Hooper said problems with the road should have been addressed before it became an emergency because it's such an important route for local residents, and Suck Creek Road -- also known along its path as state Route 27 -- needs work in two other areas, too.

"This road is a lifeline for the people in north Marion County and Grundy who work in Chattanooga, yet it seems TDOT has no repair plans for the other areas that need attention and instead plans to widen the road between Jasper and Kimball, which is nobody's lifeline," she said. "Heavy trucks should be banned from traveling this road because of its fragile condition."

Hooper said there's a safety issue because of motorists' behavior.

"One issue is people who don't obey the traffic signals and cause some scary situations," she said.

Fellow Whitwell resident Jessica Privett, a daily commuter to Chattanooga, said she heard a wrong-way driver in the construction area collided head-on with another car recently, and it worries her when she drives though the one-lane portions of the two project areas.


"It's not the fault of TDOT, but people will run the red lights," Privett said of the two temporary signals in the construction area.

Daily drivers try to anticipate the delay, but sometimes other problems crop up, she said.

"You do have to plan ahead. You have to allocate maybe an extra 15 minutes for the traffic," Privett said Wednesday in a phone interview. "There's two traffic lights on that road. Sometimes, they'll be delayed or the light won't change for some reason, like the power has been out the night before."

When inoperable traffic lights greet her, Privett said drivers headed for Marion County then have to reroute 20 minutes back to Interstate 24 as an alternate. She said she'll be glad when the work is finished.

Greg Elie has lived on top of Suck Creek Mountain for 13 years, drives to work in Chattanooga and agrees the project area has become dangerous.

"I think people are growing impatient, which causes them to do dumb stuff, which we don't need on the mountain," Elie said Wednesday in a phone interview. "People are driving more aggressive and trying to get through the lights."

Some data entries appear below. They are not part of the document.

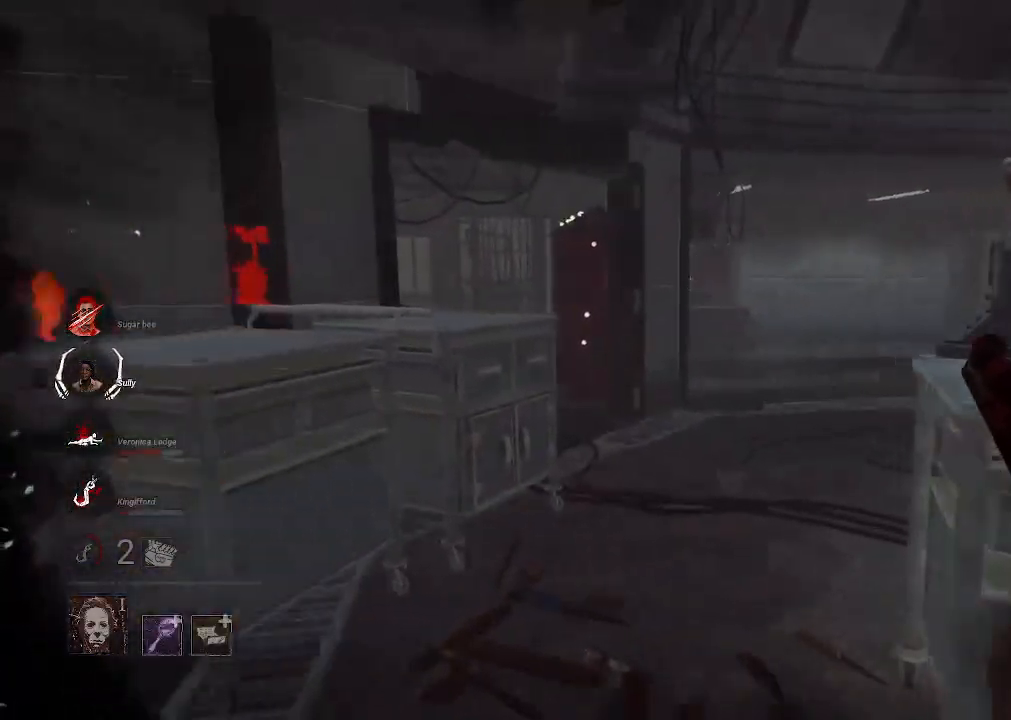
Gameplay with keyboard and mouse; each line is a JSON object with the keys and mouse buttons held at the frame after it. "events" lists presses ("down") and releases ("up") of "1", "2", "3", "4", "5", "a", "alt", "b", "c", "ctrl", "d", "e", "f", "g", "q", "r", "s", "shift", "space", "t", "tab", "tilde", "v", "w", "x", "z", "mouse_left", "mouse_wheel", "mouse_right", "mouse_mb4" and "mouse_mb5" between this image and that frame as [ms after this image, input, new state], when the widget could be followed in between. "mouse_left", "mouse_wheel", "mouse_right", "mouse_mb4", "mouse_mb5" = the "left", "wheel", "right", "mb4", "mb5" buttons of the "mouse" list. No other keys are recorded. "wheel" means that the mouse wheel is clicked or scrolled. Mouse movement is not recorded.
{"keys": ["w"], "mouse": ["right"], "events": [[100, "a", "up"]]}
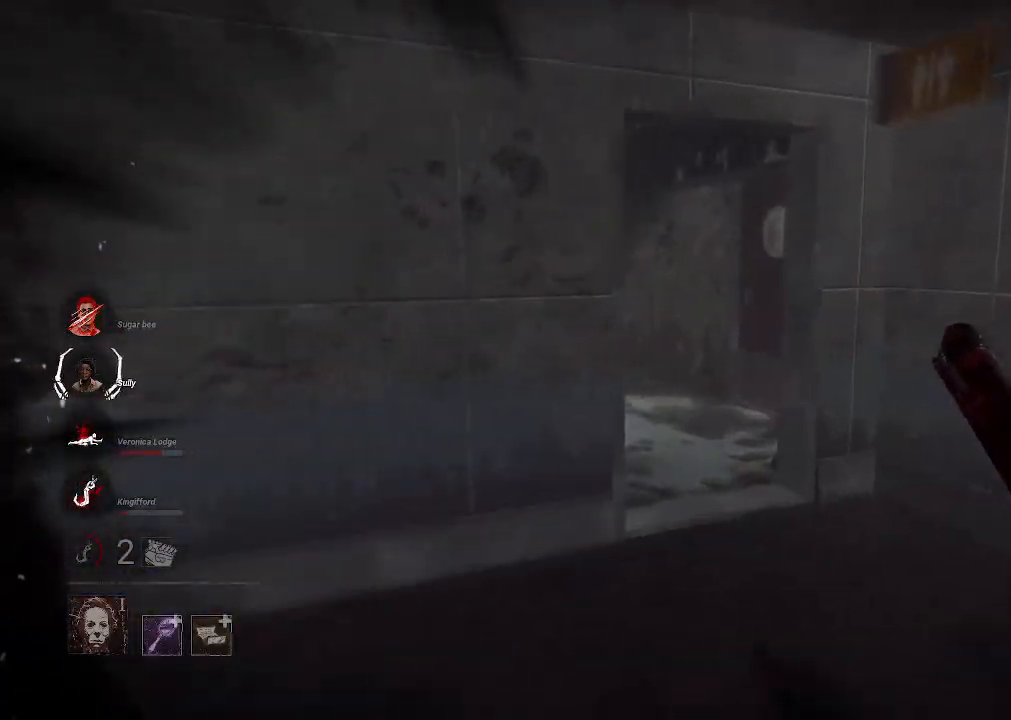
{"keys": ["w"], "mouse": [], "events": [[450, "mouse_right", "up"]]}
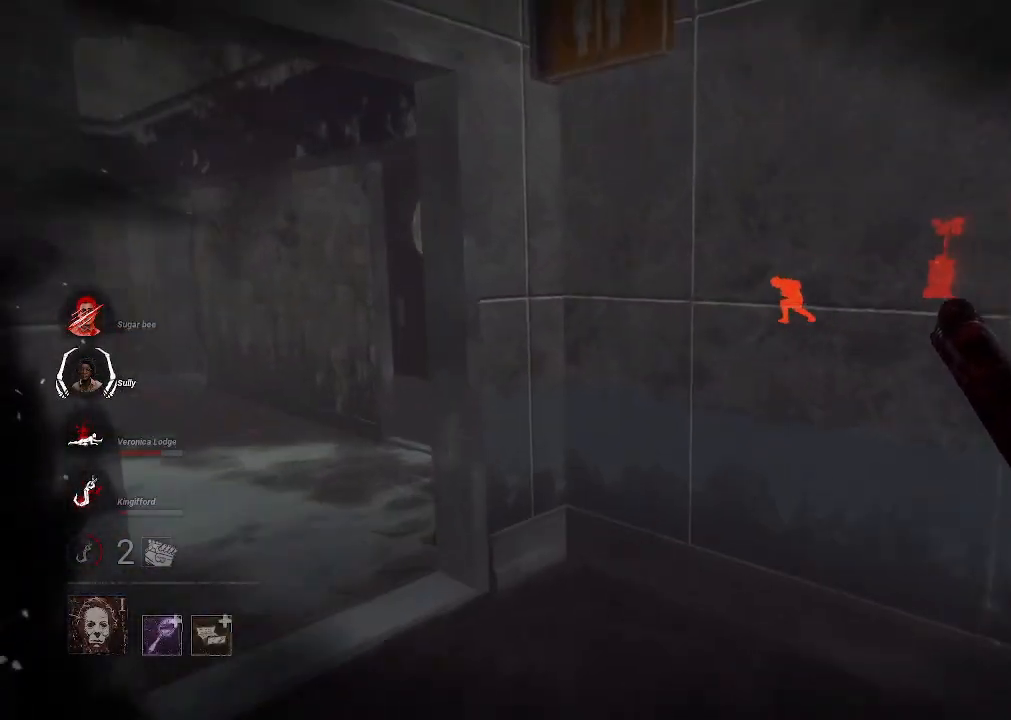
{"keys": ["a", "w"], "mouse": [], "events": [[183, "a", "down"]]}
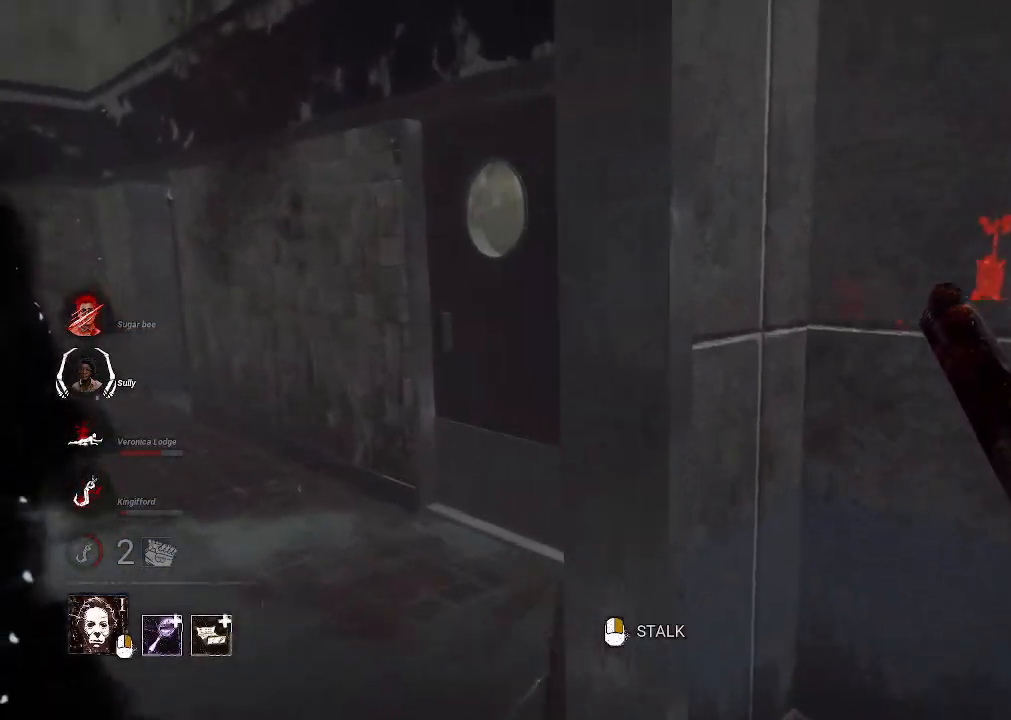
{"keys": ["w"], "mouse": [], "events": [[200, "a", "up"]]}
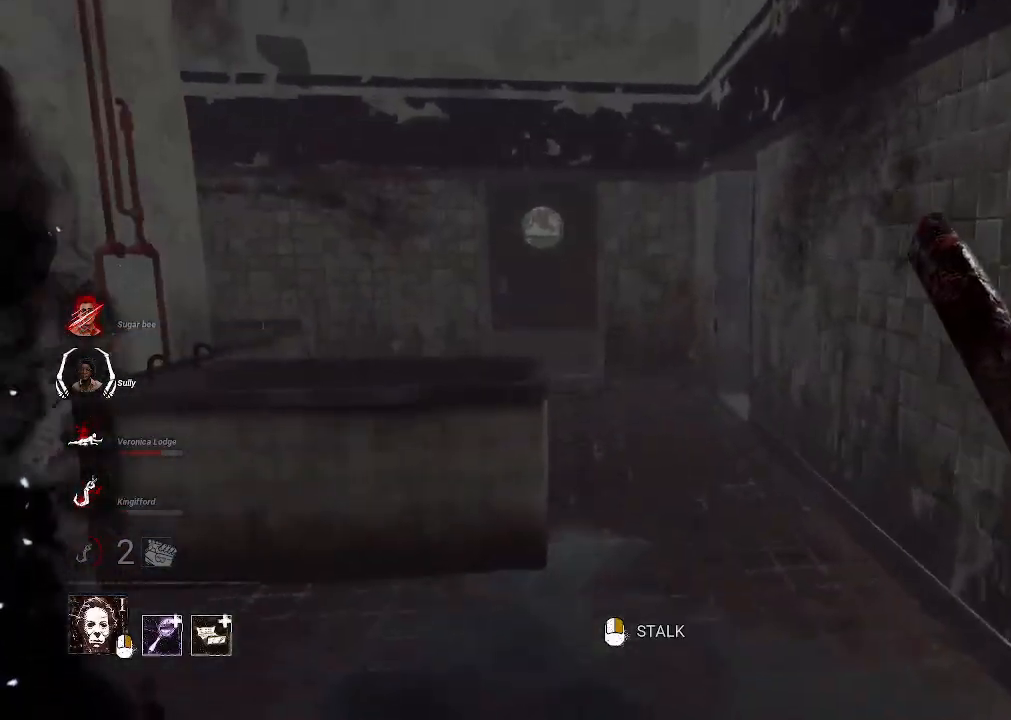
{"keys": ["s"], "mouse": ["right"], "events": [[166, "a", "down"], [300, "w", "up"], [350, "mouse_right", "down"], [400, "s", "down"], [483, "a", "up"]]}
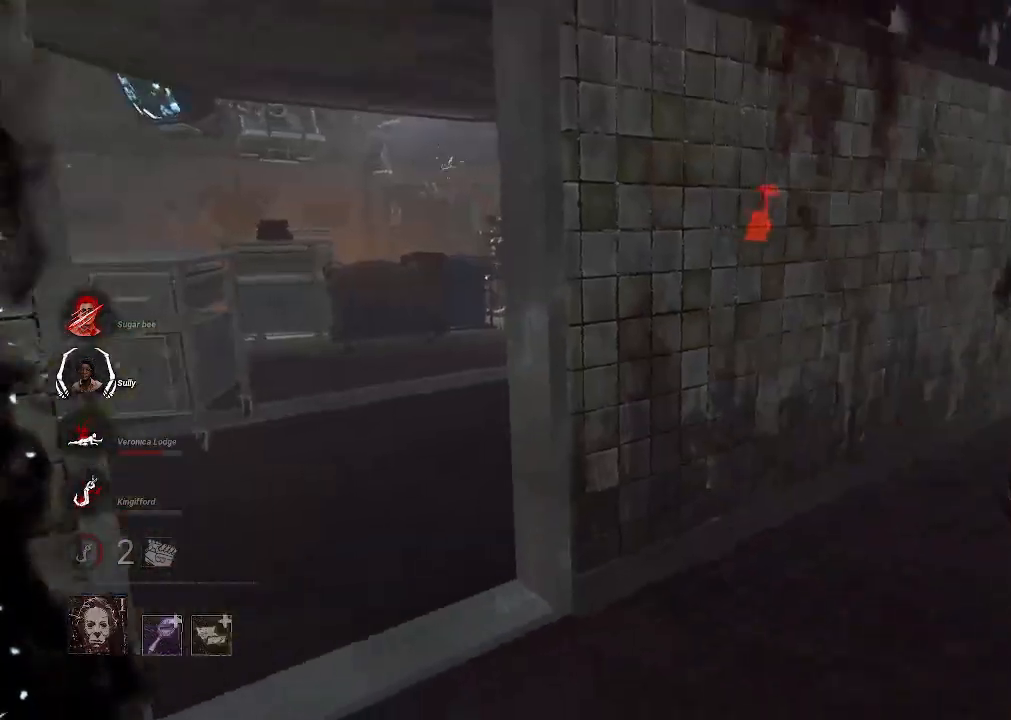
{"keys": ["d", "s"], "mouse": ["right"], "events": [[366, "d", "down"]]}
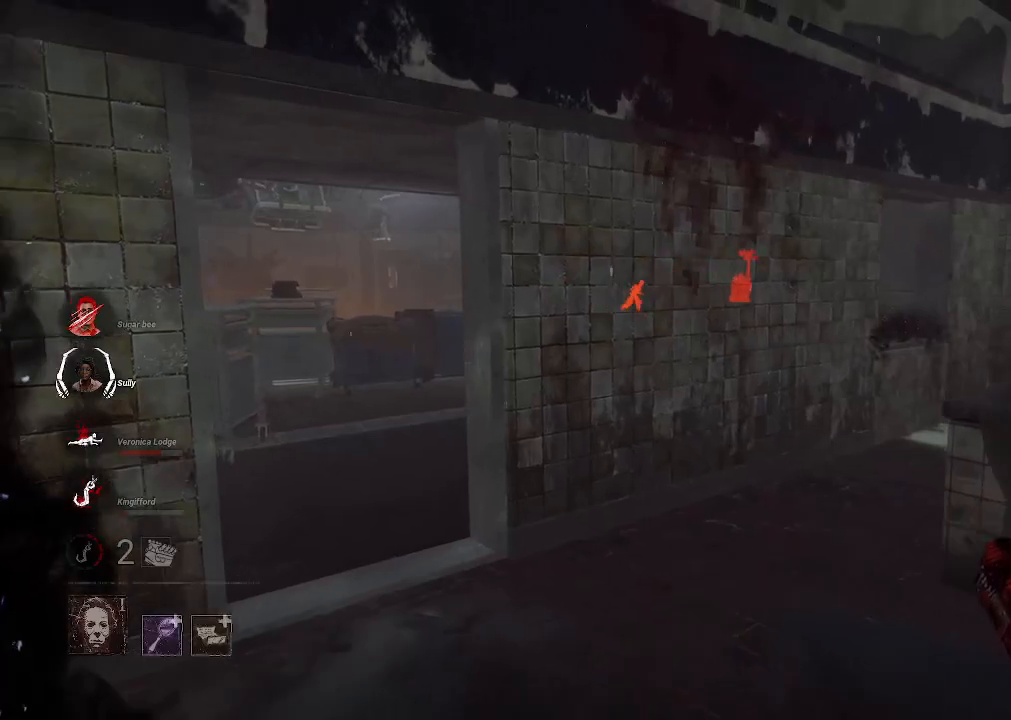
{"keys": ["d", "s"], "mouse": [], "events": [[333, "mouse_right", "up"]]}
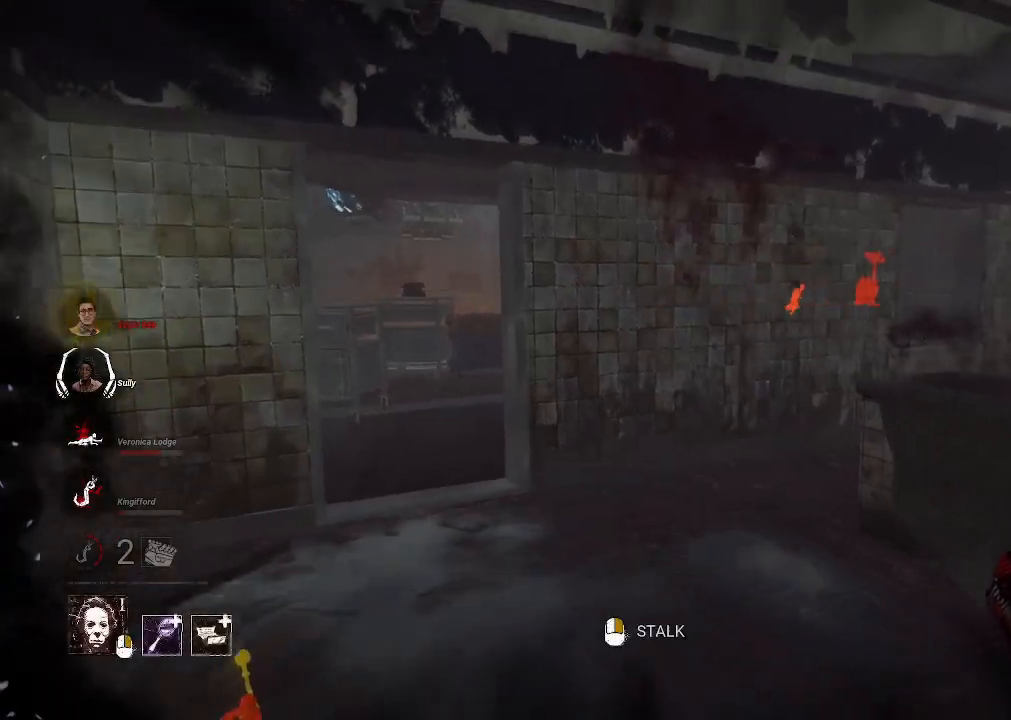
{"keys": ["a", "d", "s"], "mouse": [], "events": [[483, "a", "down"]]}
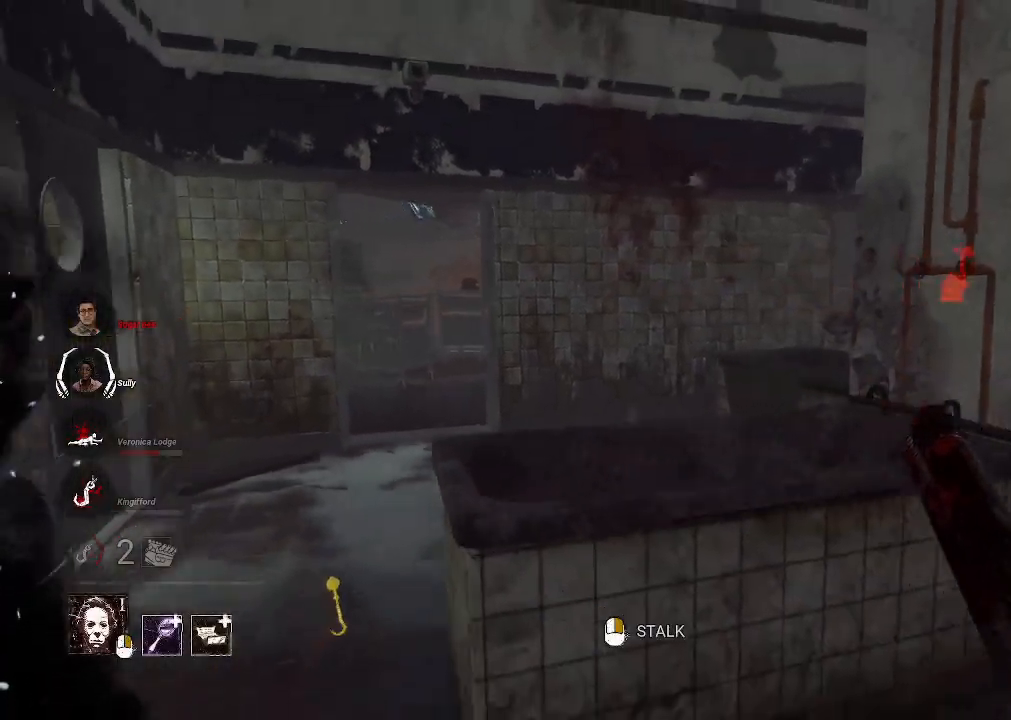
{"keys": ["w"], "mouse": ["right"], "events": [[33, "d", "up"], [83, "s", "up"], [133, "mouse_right", "down"], [216, "w", "down"], [366, "a", "up"]]}
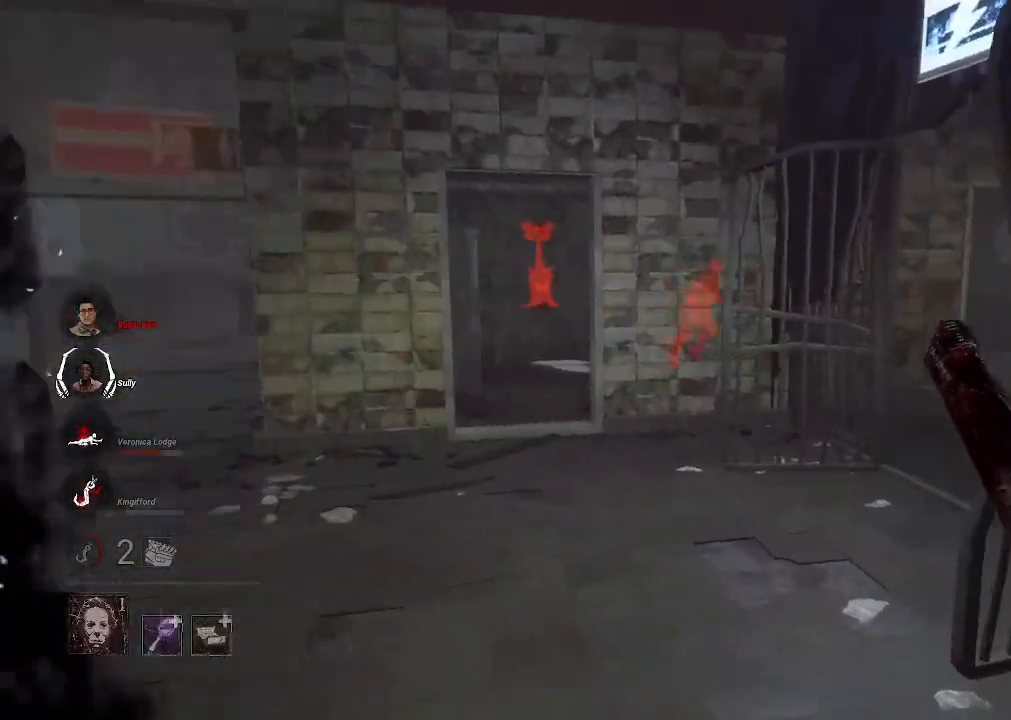
{"keys": ["w"], "mouse": ["right"], "events": [[233, "d", "down"], [383, "d", "up"]]}
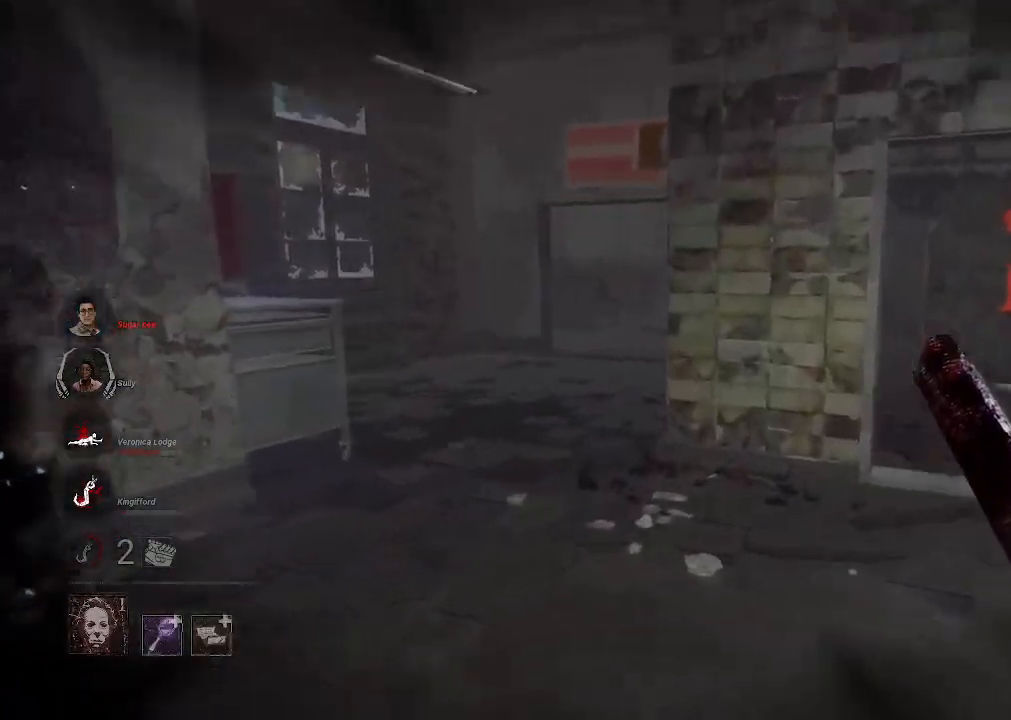
{"keys": ["w"], "mouse": [], "events": [[250, "mouse_right", "up"]]}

He said social media pages have emerged from regular drivers of Suck Creek Road to alert them to problems.

Elie echoed Hooper in that he wishes TDOT had addressed the problem before it got so bad.

The problems on Suck Creek Road were on TDOT's radar some time before the collapse.

Damage on Suck Creek Road started showing up in small slope failures in May 2019 at the county line near the bridge over Suck Creek as it heads to the Tennessee River, According to TDOT.

TDOT crews milled sharp edges of the cracks in the pavement and started monitoring the road for more movement. In July 2019, TDOT began working on an engineering solution while performing some repairs on the damaged box culvert.

The knockout punch came in the form of deadly nighttime storms on Easter Sunday 2020 that dealt out the most damage, dropping more than 5 inches of rain on the Suck Creek watershed, doing more severe damage and causing another slope failure a mile up the mountain road, according to TDOT.

The night of the tornado outbreak -- April 12-13, 2020 -- an 8-foot-by-8-foot concrete box culvert under the road started separating along with more slope failures at the lower site, according to TDOT. That same night, the heavy runoff eroded away material on the edge of the road under the concrete barriers and tumbled huge foundation rocks that supported the road down the slope toward Suck Creek.

Officials suspected ongoing erosion under the barriers had been hidden from view for some time.

Within a week of the storms, the pavement that had only small cracks in July 2019 began subsiding, with larger cracks opening not just in one lane but both lanes, and cracks also began appearing where the concrete box culvert lies under the pavement, TDOT officials said at the time. Because of the work's proximity to the creek, TDOT had a longer application process than usual to get the appropriate permits.

In the coming days, Dement's crews will continue work at both ends, according to Bradley. Traffic will continue to be controlled by the temporary traffic lights.